On the other hand, the Court itself sometimes imposes quite strict requirements for the powers of attorney. While such rigour is usually laudable, it often has very problematic consequences in the migration area. One example (already elaborated elsewhere) is the landmark Hirsi case in which the lawyers and supporting NGOs were informed by their own negative experience in Hussun where the Court was dissatisfied with the level of detail of the powers of attorney. As a result the Italian litigators went to great lengths in Hirsi to locate the victims of the Italian pushback – most of who were living in precarious conditions in Libya – and obtain not only written powers of attorney but also fingerprints. This quite naturally reduced the number of applicants in this case, with only 22 of the approximately 200 passengers eventually being parties to the proceedings. Just as in V.M., serious questions arise whether such a formalistic approach is appropriate in situations where migrants are difficult to locate or likely to go into temporary hiding, or where their trust in the legal system, including their own lawyers, may understandably be low.
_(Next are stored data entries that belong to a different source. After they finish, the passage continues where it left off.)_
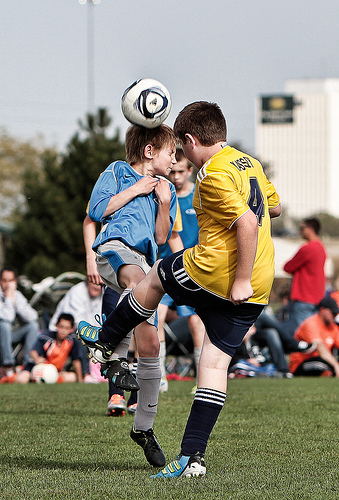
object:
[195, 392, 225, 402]
stripe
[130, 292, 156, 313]
stripes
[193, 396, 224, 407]
stripe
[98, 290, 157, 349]
sock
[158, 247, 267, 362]
shorts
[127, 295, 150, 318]
stripe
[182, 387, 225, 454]
sock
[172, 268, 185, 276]
stripe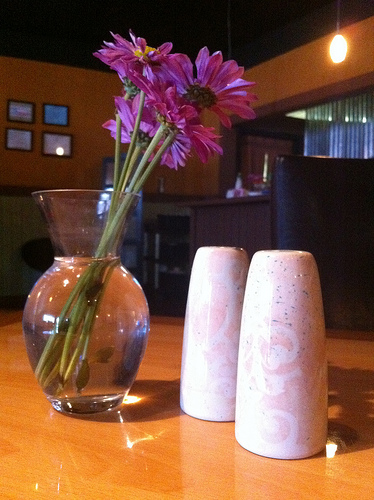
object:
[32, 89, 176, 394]
stem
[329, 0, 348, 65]
light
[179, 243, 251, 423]
shaker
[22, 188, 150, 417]
vase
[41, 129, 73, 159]
frame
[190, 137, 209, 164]
petals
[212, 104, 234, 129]
petals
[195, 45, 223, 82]
petals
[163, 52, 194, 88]
petals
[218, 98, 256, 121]
petals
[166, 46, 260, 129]
flower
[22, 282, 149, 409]
water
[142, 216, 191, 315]
rack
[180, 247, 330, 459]
salt/pepper shakers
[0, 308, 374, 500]
table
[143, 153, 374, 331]
bar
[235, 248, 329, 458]
shaker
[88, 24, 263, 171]
boat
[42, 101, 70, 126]
picture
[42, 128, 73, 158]
picture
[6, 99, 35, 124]
picture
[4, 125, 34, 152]
picture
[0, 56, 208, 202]
wall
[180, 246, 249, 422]
salt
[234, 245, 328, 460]
pepper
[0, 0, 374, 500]
restaurant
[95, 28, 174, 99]
flower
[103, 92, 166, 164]
flower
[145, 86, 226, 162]
flower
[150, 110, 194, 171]
flower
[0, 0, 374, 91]
ceiling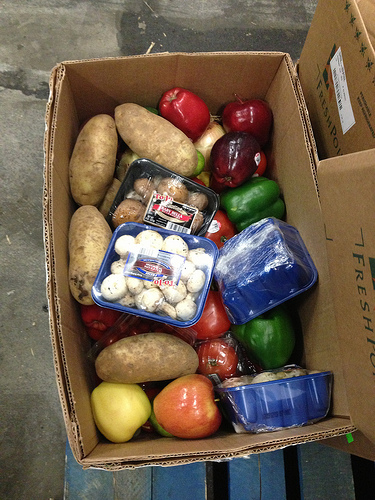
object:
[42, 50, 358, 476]
box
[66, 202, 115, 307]
vegetables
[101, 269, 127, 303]
mushrooms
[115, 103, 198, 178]
potato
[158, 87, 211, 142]
apple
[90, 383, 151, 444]
apple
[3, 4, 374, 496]
sidewalk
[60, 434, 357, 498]
table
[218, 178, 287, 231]
pepper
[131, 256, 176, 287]
label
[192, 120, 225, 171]
onion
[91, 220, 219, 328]
containers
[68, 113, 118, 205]
potatoes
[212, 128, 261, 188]
apple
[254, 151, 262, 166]
sticker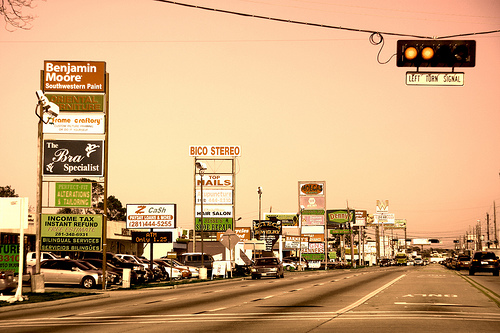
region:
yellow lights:
[393, 39, 434, 67]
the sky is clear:
[175, 68, 242, 110]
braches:
[0, 3, 28, 34]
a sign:
[406, 70, 461, 85]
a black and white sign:
[402, 73, 465, 86]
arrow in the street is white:
[388, 294, 462, 312]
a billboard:
[299, 178, 327, 227]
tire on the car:
[80, 275, 93, 286]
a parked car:
[43, 256, 92, 286]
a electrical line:
[283, 17, 322, 32]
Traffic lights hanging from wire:
[396, 35, 476, 66]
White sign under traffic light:
[405, 70, 465, 86]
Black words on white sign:
[407, 73, 460, 80]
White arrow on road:
[393, 296, 460, 308]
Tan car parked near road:
[29, 257, 114, 285]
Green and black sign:
[43, 213, 102, 254]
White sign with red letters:
[191, 144, 240, 154]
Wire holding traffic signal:
[164, 0, 499, 35]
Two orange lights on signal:
[400, 45, 437, 62]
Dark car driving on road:
[250, 255, 287, 277]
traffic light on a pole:
[390, 27, 480, 87]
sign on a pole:
[16, 52, 112, 95]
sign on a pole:
[35, 87, 110, 108]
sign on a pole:
[185, 126, 240, 166]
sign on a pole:
[40, 135, 115, 180]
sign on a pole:
[45, 176, 103, 216]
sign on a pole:
[35, 210, 110, 237]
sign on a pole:
[295, 212, 326, 227]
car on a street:
[241, 246, 312, 287]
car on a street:
[447, 241, 499, 274]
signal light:
[385, 36, 476, 83]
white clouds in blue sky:
[154, 66, 175, 87]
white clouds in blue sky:
[244, 85, 276, 109]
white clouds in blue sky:
[312, 151, 334, 165]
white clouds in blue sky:
[325, 112, 387, 160]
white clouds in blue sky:
[368, 178, 422, 220]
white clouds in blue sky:
[387, 131, 457, 193]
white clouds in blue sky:
[220, 52, 275, 93]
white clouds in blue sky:
[162, 61, 216, 92]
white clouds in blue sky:
[135, 38, 190, 106]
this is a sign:
[44, 58, 109, 89]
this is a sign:
[42, 90, 110, 111]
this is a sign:
[40, 116, 112, 149]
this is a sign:
[121, 195, 175, 231]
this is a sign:
[284, 170, 331, 270]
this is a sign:
[319, 191, 359, 260]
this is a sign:
[40, 206, 99, 243]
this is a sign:
[44, 176, 99, 207]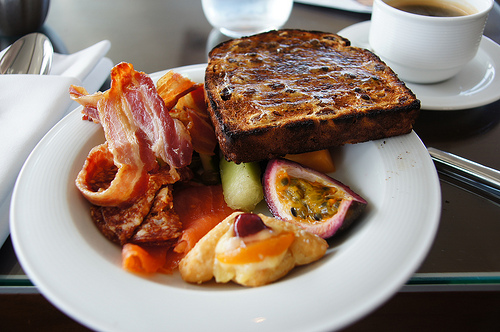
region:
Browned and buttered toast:
[169, 1, 478, 206]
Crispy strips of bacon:
[46, 42, 227, 249]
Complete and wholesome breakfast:
[35, 3, 470, 308]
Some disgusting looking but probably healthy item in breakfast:
[241, 140, 388, 274]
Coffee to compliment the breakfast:
[322, 2, 497, 106]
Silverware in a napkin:
[3, 2, 148, 326]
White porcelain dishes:
[21, 2, 481, 328]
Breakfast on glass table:
[4, 144, 487, 319]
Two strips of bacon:
[30, 58, 235, 231]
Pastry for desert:
[170, 197, 352, 302]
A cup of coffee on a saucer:
[338, 2, 490, 88]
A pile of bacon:
[75, 62, 195, 182]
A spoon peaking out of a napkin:
[0, 20, 95, 80]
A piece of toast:
[198, 34, 407, 140]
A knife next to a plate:
[428, 137, 498, 183]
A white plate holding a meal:
[24, 89, 436, 320]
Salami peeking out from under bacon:
[81, 162, 195, 253]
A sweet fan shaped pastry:
[184, 205, 328, 283]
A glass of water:
[193, 1, 294, 35]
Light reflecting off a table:
[46, 3, 129, 43]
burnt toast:
[183, 19, 430, 152]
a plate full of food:
[70, 58, 392, 318]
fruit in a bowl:
[231, 151, 395, 268]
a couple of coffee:
[378, 0, 485, 134]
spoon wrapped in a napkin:
[1, 25, 71, 93]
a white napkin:
[0, 23, 122, 185]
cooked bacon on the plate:
[61, 48, 210, 216]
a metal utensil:
[403, 133, 498, 196]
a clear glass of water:
[189, 1, 327, 61]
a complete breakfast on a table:
[16, 9, 488, 312]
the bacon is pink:
[51, 59, 218, 236]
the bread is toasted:
[172, 29, 447, 177]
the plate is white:
[28, 50, 468, 330]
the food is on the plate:
[94, 33, 409, 308]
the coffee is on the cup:
[373, 4, 498, 97]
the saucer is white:
[336, 15, 494, 142]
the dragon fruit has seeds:
[267, 156, 359, 235]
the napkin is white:
[16, 32, 91, 153]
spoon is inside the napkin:
[1, 32, 103, 219]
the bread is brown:
[192, 20, 412, 216]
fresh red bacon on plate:
[86, 117, 166, 189]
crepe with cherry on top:
[223, 224, 302, 272]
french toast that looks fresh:
[228, 107, 383, 161]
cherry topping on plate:
[229, 216, 279, 247]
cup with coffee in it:
[367, 12, 459, 96]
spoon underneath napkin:
[1, 27, 41, 89]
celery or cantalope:
[221, 163, 273, 215]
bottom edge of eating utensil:
[436, 141, 473, 196]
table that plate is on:
[453, 228, 491, 299]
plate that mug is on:
[426, 73, 479, 113]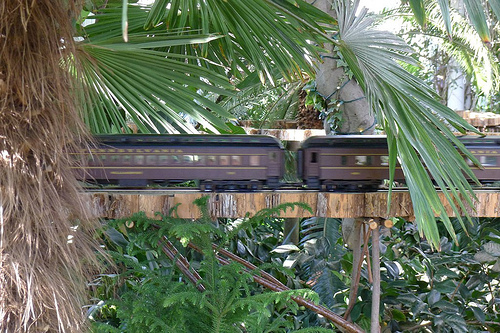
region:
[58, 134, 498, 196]
The train is brown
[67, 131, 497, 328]
Train is on the bridge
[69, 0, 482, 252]
Fan leaves are around train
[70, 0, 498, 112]
The sun is shining through leaves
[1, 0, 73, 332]
The tree is furry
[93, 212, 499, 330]
Several different types of leaves are shown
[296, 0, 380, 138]
Christmas lights are on tree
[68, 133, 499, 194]
Train is model toy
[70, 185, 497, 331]
Bridge is made of wood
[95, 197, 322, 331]
Plant in front is fern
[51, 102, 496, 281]
train on elevated track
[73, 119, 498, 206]
two passenger train cars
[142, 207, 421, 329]
train trestle support poles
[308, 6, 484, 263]
palm frond hanging in front of train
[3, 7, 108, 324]
brown shaggy tree trunk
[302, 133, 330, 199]
door to train car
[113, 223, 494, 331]
leafy green bushes below train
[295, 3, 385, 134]
string of lights around tree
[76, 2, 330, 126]
palm fronds hanging from tree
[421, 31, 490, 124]
tree with white trunk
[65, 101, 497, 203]
Train are blown and black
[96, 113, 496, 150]
Roof of train is black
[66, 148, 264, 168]
Windows of passenger trains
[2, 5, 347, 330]
Green leaves of tree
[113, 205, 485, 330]
Leaves below bridge of train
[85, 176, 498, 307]
Bridge under train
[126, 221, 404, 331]
Sticks that hold the bridge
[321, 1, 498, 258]
Leave of palm is extended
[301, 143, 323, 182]
Door of train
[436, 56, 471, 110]
White tube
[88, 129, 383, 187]
a brown toy train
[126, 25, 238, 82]
spiny leaves on a palm tree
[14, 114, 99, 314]
dead moss on a tree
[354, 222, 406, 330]
a metal support under the train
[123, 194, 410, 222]
a bamboo train track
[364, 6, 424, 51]
sunlight shining through the trees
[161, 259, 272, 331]
a green fern growing underneath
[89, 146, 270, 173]
window in the train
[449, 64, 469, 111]
a metal pole in the background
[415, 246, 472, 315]
leaves on a banana tree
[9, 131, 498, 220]
Moving train on tracks.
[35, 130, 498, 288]
Moving bridge on a bridge.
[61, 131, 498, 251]
Blue train moving on bridge railroad tracks.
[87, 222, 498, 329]
Trees with green leaves under the bridge.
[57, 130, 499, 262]
Blue train moving over a bridge rail tracks.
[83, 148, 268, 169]
Windows on the moving train.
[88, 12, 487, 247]
Long green leaves on a tree.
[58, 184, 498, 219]
Railroad tracks on the bridge.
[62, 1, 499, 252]
Large tree branch with green leaves over the moving train.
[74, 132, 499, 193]
Train with two cars moving on the tracks.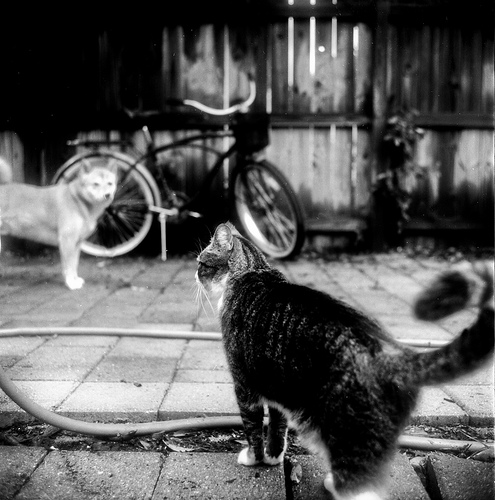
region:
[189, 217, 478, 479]
cat looking away from camera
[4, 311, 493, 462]
Hose on the patio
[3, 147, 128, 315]
Dog looking towards cat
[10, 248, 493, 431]
Paver patio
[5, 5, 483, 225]
Wood fence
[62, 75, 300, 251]
Old style bike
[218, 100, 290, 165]
Basket on the bikes handle bars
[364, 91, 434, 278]
Plant against the fence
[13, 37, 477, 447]
Photo in black and white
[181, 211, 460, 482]
Cat is the only thing in focus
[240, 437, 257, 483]
Cat has white paw.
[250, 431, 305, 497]
Cat has white paw.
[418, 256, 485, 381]
Cat has dark tail.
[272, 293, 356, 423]
Cat has dark fur on back.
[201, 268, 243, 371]
Cat has white chin.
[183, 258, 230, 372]
Cat has white whiskers.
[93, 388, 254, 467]
Hose on ground in front of cat.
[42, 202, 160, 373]
Dog standing across from cat.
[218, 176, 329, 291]
Bike behind dog in distance.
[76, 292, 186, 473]
Ground is made of bricks.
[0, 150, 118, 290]
The white dog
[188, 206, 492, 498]
The grey and white cat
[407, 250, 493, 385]
The tail of the cat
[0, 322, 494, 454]
The hose in front of the cat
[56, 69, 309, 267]
The bike behind the dog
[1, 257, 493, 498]
The walkway made of bricks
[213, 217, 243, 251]
The ears of the cat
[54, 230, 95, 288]
The dog's front legs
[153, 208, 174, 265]
The bikes kickstand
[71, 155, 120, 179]
The ears of the dog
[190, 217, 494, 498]
A cat on the sidewalk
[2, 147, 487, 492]
A cat sees a dog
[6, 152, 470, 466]
A dog sees a cat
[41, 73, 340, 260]
A cruiser bike against a fence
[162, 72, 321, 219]
A bike with a basket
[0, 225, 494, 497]
A hose to trip over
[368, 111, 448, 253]
A sapling trying to grow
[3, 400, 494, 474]
leaves in a hole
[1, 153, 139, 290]
An alert dog perhaps a huskie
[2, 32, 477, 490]
Pets patrolling the neighborhood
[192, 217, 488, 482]
a cat standing on the patio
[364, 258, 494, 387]
the cat's tail is curled on the tip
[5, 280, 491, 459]
hoses are crossing the patio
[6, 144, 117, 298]
a dog is on the patio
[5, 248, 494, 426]
the patio is made of cement tiles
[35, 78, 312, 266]
a bike is parked on the patio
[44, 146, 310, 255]
the bike has fenders on the tires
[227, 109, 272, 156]
a small basket is on the front of the bike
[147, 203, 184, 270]
the bike has a kick stand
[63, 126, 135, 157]
the bike has a rack on the back fender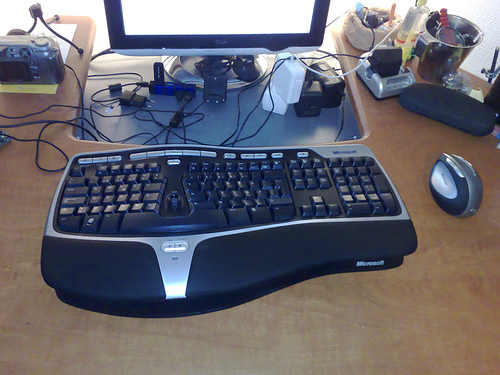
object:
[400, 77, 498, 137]
case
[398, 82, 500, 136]
eye glasses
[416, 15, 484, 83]
cup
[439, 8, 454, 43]
supplies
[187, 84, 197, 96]
slots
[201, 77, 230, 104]
outlet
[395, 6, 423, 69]
ink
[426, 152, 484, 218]
mouse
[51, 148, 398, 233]
keyboard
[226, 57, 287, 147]
cords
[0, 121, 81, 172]
cables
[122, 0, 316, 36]
monitor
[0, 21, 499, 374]
desk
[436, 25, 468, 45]
trinkets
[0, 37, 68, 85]
camera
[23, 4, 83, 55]
tripod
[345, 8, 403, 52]
bowl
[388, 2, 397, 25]
items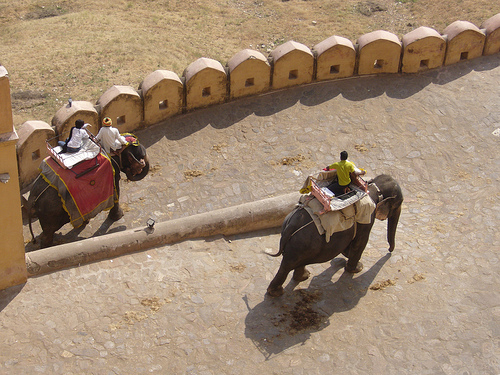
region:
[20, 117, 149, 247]
elephant with a red blanket on it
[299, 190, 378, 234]
elephant with a white blanket on it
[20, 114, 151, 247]
elephant with two peopel on its back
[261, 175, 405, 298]
elephant with one person on it's back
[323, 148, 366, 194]
man in a yellow shirt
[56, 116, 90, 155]
woman in a white shirt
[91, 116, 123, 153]
man in a hat with a white shirt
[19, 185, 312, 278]
piece of concrete in the ground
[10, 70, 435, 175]
concrete wall to contain the elephants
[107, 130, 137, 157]
red cloth on the elephant's head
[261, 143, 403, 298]
a man in yellow riding an elephant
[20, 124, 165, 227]
two people riding an elephant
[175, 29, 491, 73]
concrete pillars on the side of the pen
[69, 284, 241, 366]
tan dirt and rocks of the ground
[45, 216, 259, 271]
large wooden post laid on the ground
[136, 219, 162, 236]
a light attached to the post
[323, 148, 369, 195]
a man in a yellow shirt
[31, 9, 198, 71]
yellow grass outside of the pen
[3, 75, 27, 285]
yellow pole next to the pen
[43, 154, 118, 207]
red blanket laid on the elephant's back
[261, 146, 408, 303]
A young boy with a yellow shirt on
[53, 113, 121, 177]
A young boy with a white shirt on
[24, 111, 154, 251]
A person leading an elephant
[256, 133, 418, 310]
Young child riding on the back of an elephant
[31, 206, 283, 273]
A divider in the ground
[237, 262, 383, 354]
The elephant's shadow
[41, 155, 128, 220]
Red blanket on back of elephany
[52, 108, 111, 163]
Wire basket on the back of elephant with young boy in it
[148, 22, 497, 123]
Stones with holes in the middle creating an edge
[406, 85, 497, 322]
Dirt walk way for the elephants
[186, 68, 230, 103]
part of concrete enclosure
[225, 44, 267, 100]
part of concrete enclosure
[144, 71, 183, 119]
part of concrete enclosure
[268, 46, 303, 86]
part of concrete enclosure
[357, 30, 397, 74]
part of concrete enclosure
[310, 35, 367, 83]
part of concrete enclosure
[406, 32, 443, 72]
part of concrete enclosure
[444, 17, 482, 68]
part of concrete enclosure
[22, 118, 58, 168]
part of concrete enclosure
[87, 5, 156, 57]
this is the ground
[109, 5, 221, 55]
the ground is sandy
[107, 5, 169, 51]
the sand is brown in color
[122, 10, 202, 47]
the sand is stony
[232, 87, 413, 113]
this is the shadow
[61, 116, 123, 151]
these are two people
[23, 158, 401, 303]
these are two elephants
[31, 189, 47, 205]
the elephant is grey in color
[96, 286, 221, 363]
this is a road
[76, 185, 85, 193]
the carpet is red in color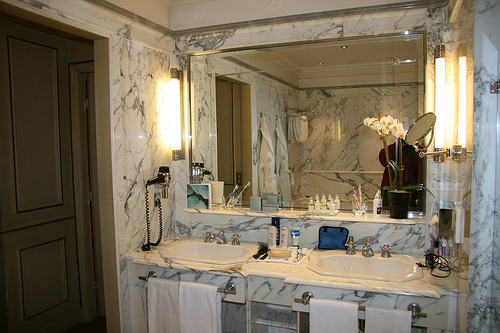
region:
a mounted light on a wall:
[159, 57, 188, 166]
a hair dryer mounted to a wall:
[143, 154, 172, 243]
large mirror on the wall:
[186, 21, 430, 190]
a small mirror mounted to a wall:
[397, 106, 449, 178]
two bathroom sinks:
[153, 224, 423, 291]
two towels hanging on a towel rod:
[131, 278, 231, 311]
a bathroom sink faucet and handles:
[339, 232, 405, 257]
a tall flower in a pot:
[379, 97, 415, 233]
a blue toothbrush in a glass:
[225, 176, 246, 218]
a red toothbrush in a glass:
[347, 180, 368, 206]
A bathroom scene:
[0, 0, 498, 331]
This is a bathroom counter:
[131, 233, 463, 331]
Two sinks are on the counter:
[159, 225, 424, 282]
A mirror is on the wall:
[186, 28, 428, 219]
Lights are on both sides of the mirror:
[160, 41, 451, 161]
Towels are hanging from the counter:
[131, 272, 429, 331]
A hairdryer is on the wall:
[141, 162, 172, 202]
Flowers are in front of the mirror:
[363, 111, 411, 219]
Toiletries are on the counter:
[261, 215, 302, 261]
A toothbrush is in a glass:
[220, 180, 240, 209]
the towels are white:
[132, 271, 419, 331]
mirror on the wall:
[394, 99, 446, 160]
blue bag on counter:
[298, 211, 364, 249]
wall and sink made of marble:
[22, 1, 495, 331]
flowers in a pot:
[363, 99, 418, 224]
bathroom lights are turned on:
[146, 50, 498, 209]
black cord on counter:
[417, 247, 454, 282]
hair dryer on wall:
[126, 150, 186, 252]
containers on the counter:
[271, 208, 323, 260]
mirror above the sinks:
[175, 38, 437, 220]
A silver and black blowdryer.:
[135, 164, 171, 252]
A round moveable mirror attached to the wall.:
[404, 106, 453, 161]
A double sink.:
[144, 222, 438, 303]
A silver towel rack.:
[137, 272, 239, 296]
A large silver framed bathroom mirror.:
[183, 29, 428, 218]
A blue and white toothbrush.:
[226, 182, 241, 204]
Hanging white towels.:
[142, 279, 419, 331]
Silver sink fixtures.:
[202, 224, 394, 258]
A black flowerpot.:
[385, 192, 410, 217]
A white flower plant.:
[360, 104, 419, 219]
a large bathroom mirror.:
[179, 29, 435, 224]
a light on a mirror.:
[141, 60, 195, 180]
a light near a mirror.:
[386, 33, 482, 171]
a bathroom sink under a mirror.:
[140, 212, 252, 280]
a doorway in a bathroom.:
[4, 12, 114, 331]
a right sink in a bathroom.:
[306, 245, 423, 302]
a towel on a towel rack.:
[301, 279, 369, 331]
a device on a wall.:
[109, 160, 175, 261]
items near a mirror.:
[423, 198, 469, 302]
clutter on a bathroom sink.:
[238, 200, 312, 265]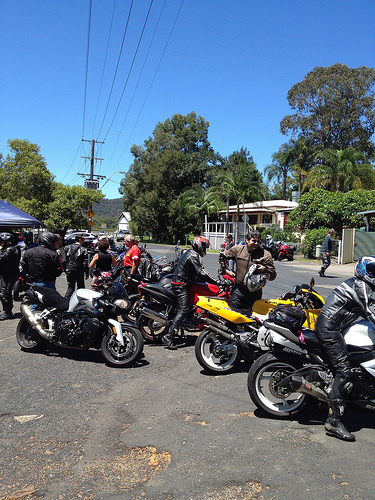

In the context of V.M. the impact of this approach is much more detrimental than in Hirsi as it altogether defeated the prolonged efforts of Emmanuelle Néraudau, an accomplished human rights lawyer and lecturer at the University of Nantes. In short, strategically minded lawyers in particular confronted with yet another obstacle in what is already a challenging area of human rights law (Dembour 2015; Baumgärtel 2016).
“Disappeared cases” like these are obviously frustrating for supporters of migrant rights. At the same time, strikeouts probably give the Strasbourg judges the occasional but welcome ‘way out’ at a time where the Court faces politically sensitive migration cases on an almost daily basis. In V.M., the Court got ‘off the hook’ once again, although at the expense of a family with a particularly heart-breaking story.